▸ **Data shown**

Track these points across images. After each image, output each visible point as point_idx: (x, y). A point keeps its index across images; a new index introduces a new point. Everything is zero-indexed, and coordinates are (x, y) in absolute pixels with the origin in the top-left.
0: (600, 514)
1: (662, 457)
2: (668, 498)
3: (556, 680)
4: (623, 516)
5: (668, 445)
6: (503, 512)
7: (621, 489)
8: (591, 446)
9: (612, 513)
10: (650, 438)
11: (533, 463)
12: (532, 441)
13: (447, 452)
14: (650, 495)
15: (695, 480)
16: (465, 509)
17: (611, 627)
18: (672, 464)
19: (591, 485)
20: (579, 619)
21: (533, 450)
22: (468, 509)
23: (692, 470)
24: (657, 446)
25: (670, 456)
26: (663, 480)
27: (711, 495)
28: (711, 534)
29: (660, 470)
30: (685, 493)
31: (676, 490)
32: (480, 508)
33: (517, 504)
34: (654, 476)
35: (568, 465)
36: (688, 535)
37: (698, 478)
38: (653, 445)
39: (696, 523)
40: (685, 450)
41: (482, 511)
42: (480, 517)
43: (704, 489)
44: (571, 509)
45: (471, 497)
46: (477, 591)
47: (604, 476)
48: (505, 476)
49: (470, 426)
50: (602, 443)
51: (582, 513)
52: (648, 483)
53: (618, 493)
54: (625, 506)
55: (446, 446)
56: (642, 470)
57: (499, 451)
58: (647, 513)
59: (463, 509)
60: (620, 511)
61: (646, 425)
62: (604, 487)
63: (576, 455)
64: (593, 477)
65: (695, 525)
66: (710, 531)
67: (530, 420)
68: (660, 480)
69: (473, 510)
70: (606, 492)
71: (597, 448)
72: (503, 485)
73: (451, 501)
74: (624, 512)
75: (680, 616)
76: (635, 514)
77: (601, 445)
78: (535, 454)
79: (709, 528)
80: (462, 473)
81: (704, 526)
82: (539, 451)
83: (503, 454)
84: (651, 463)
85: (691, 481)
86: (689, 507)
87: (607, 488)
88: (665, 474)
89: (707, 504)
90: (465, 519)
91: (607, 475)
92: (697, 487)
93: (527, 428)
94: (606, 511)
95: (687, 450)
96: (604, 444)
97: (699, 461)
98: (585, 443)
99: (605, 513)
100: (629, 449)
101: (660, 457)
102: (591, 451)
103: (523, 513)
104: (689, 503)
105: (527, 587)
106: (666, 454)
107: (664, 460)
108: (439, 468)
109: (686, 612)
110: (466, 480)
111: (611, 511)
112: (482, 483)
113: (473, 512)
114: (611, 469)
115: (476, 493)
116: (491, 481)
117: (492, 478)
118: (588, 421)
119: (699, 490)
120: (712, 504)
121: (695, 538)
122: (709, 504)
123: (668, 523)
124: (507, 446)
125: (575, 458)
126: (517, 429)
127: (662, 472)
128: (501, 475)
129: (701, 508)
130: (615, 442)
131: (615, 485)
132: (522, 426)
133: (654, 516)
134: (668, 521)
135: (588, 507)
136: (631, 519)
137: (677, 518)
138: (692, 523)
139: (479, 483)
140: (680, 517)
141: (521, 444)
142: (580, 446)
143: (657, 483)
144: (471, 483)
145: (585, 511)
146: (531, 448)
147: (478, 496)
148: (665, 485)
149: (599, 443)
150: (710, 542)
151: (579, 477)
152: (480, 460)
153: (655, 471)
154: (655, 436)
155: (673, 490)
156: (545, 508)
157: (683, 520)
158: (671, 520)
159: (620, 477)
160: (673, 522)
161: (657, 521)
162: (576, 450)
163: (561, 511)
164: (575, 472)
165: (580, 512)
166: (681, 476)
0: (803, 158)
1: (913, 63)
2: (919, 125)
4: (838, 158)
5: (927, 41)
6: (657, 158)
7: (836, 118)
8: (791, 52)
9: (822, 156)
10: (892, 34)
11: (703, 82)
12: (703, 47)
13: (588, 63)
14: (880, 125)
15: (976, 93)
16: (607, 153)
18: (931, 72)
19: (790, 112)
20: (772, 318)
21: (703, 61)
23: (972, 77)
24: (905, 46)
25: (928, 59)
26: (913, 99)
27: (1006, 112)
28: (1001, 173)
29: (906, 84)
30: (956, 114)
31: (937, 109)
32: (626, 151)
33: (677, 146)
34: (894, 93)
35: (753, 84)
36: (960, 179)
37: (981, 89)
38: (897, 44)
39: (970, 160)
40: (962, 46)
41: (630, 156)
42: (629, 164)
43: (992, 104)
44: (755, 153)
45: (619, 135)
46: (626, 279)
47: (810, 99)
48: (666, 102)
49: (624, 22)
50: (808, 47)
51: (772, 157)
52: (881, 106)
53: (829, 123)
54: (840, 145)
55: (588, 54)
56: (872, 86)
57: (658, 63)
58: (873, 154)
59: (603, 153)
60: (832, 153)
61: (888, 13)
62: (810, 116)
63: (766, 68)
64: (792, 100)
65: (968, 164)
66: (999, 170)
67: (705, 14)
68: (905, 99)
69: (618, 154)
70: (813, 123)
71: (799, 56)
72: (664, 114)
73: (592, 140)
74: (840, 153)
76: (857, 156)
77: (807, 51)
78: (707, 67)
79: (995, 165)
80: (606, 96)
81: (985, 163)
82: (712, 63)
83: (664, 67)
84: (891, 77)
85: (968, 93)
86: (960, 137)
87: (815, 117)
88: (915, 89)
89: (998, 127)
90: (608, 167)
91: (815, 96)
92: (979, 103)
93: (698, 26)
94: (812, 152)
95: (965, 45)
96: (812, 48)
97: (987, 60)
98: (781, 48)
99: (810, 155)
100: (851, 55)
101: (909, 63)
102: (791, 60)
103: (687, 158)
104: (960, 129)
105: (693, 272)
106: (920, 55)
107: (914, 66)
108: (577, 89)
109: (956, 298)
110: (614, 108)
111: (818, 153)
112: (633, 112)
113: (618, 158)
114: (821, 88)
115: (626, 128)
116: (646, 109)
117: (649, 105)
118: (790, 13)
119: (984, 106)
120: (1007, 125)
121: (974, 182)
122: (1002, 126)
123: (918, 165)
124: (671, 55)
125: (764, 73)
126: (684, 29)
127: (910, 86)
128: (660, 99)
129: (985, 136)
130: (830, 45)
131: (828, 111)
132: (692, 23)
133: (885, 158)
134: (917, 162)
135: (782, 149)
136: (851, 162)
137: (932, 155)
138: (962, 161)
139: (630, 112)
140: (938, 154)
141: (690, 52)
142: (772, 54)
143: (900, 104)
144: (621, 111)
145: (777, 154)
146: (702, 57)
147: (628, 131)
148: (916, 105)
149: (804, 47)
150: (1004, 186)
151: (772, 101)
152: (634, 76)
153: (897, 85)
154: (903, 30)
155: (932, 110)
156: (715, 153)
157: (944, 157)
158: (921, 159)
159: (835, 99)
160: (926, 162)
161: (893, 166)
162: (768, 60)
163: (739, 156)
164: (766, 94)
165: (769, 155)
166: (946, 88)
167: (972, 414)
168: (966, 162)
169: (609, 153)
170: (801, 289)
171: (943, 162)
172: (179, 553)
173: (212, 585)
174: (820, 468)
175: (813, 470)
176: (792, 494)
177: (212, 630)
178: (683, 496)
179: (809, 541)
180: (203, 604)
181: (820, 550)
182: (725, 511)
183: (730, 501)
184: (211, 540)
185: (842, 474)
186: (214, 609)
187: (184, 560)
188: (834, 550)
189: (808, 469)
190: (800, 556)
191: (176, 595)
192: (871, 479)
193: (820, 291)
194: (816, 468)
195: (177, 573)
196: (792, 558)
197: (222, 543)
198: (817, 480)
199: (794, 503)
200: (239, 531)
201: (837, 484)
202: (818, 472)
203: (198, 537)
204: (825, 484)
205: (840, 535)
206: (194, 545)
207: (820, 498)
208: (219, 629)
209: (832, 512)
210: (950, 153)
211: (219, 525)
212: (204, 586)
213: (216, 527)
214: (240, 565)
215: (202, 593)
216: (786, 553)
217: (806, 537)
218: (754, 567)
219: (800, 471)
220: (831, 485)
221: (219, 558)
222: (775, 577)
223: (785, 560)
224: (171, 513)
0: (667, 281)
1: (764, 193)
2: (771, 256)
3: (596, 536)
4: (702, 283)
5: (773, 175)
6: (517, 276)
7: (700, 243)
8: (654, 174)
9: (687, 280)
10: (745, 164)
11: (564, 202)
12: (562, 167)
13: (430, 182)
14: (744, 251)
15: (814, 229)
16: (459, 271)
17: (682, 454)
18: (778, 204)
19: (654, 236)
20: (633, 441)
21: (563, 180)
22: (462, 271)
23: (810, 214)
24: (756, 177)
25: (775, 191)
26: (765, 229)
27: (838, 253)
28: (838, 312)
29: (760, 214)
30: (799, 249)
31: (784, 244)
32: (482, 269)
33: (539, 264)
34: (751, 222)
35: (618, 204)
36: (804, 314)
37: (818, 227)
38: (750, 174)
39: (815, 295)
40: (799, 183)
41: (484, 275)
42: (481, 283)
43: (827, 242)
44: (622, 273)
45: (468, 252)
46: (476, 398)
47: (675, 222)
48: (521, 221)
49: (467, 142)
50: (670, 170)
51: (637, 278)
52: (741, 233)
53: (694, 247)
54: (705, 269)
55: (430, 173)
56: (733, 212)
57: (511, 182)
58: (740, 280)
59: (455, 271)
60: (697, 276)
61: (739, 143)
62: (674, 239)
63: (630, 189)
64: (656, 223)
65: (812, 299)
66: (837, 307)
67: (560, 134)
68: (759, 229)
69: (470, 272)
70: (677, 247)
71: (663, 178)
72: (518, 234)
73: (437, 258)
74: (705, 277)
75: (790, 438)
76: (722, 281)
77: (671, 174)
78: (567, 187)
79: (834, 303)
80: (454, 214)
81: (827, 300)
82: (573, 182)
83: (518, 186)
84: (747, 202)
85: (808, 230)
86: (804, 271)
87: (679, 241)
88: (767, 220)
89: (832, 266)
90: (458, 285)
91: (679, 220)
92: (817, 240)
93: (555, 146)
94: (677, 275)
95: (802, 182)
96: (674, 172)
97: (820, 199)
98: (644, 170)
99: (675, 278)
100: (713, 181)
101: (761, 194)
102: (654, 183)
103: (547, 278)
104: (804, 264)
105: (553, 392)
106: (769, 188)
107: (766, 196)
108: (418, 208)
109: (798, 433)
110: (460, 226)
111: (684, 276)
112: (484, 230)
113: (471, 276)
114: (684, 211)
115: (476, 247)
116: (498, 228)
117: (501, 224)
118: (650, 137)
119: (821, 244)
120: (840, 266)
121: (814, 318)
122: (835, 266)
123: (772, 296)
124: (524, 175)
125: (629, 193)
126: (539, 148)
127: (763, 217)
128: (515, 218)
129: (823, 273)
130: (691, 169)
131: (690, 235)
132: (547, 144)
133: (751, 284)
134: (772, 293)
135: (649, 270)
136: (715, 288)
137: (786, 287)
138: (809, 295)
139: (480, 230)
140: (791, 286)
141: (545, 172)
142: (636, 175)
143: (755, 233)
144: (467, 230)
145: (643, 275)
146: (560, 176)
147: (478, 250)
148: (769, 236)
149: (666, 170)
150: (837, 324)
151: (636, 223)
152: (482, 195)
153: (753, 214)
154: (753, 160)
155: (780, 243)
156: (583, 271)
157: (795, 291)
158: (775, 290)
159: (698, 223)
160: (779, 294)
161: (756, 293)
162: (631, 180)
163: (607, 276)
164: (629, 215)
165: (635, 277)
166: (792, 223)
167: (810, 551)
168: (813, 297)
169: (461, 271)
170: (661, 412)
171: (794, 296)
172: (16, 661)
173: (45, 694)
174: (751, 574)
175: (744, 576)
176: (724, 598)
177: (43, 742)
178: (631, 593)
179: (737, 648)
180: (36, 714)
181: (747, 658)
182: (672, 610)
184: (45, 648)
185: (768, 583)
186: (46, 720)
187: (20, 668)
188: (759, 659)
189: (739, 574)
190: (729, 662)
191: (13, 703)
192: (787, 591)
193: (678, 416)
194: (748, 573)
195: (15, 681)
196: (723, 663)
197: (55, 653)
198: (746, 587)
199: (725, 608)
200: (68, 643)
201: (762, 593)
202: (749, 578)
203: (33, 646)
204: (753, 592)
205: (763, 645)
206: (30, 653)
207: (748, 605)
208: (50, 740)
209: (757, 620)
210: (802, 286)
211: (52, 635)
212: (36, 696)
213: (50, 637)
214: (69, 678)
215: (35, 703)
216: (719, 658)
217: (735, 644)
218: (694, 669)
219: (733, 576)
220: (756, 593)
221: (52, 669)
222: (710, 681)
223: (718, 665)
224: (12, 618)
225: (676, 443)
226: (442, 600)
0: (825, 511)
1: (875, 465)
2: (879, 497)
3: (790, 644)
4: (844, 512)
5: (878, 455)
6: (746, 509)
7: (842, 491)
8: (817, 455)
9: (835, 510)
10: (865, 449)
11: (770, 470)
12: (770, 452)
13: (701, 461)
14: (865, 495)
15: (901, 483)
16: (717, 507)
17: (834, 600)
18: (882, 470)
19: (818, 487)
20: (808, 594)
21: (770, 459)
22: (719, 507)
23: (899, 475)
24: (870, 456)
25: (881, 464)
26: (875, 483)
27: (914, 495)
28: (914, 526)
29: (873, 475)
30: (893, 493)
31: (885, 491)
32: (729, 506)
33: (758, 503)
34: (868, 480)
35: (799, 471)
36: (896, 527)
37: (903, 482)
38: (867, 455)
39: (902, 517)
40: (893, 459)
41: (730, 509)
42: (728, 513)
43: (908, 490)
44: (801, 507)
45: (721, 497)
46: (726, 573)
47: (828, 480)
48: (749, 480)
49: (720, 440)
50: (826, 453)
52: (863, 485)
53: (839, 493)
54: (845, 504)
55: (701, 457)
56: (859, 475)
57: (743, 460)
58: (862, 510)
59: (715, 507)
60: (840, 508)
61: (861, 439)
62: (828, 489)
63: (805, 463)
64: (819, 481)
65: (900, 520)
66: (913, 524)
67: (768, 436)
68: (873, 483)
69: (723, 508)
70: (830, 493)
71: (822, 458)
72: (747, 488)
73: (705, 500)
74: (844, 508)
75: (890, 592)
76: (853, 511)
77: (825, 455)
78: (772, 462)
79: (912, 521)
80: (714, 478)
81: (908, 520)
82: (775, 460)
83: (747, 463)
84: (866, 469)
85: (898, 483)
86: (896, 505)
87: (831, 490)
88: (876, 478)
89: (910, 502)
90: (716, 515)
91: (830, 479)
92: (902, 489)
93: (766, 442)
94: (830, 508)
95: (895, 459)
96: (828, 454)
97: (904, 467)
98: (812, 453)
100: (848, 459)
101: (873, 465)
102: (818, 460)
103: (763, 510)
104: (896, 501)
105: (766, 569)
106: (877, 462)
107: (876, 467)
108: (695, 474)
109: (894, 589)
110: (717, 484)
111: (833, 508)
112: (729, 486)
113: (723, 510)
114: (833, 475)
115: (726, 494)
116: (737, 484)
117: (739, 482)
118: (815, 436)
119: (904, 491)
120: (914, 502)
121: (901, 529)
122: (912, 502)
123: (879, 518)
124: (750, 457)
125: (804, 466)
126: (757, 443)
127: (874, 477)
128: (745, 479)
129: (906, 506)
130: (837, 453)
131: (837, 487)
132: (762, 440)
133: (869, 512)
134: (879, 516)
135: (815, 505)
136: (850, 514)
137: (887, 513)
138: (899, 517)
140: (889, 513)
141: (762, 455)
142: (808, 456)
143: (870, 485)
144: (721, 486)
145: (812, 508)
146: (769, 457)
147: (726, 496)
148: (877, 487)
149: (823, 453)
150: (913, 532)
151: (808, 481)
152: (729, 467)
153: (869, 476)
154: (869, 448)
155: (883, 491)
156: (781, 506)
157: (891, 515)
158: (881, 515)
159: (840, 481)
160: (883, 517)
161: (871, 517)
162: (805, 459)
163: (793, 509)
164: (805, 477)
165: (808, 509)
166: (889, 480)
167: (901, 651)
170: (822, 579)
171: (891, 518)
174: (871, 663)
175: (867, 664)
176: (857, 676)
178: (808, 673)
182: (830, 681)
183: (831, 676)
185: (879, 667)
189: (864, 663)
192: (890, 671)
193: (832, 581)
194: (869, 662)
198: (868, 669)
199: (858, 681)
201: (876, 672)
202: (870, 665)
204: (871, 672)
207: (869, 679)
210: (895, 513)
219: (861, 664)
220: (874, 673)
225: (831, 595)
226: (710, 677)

▸ **Action item**
Retype, in the same exact form, the lines of the material above from the line holding "191: (176, 595)" through the line holding "223: (785, 560)".

▸ **Task output**
191: (176, 595)
192: (871, 479)
193: (820, 291)
194: (816, 468)
195: (177, 573)
196: (792, 558)
197: (222, 543)
198: (817, 480)
199: (794, 503)
200: (239, 531)
201: (837, 484)
202: (818, 472)
203: (198, 537)
204: (825, 484)
205: (840, 535)
206: (194, 545)
207: (820, 498)
208: (219, 629)
209: (832, 512)
210: (950, 153)
211: (219, 525)
212: (204, 586)
213: (216, 527)
214: (240, 565)
215: (202, 593)
216: (786, 553)
217: (806, 537)
218: (754, 567)
219: (800, 471)
220: (831, 485)
221: (219, 558)
222: (775, 577)
223: (785, 560)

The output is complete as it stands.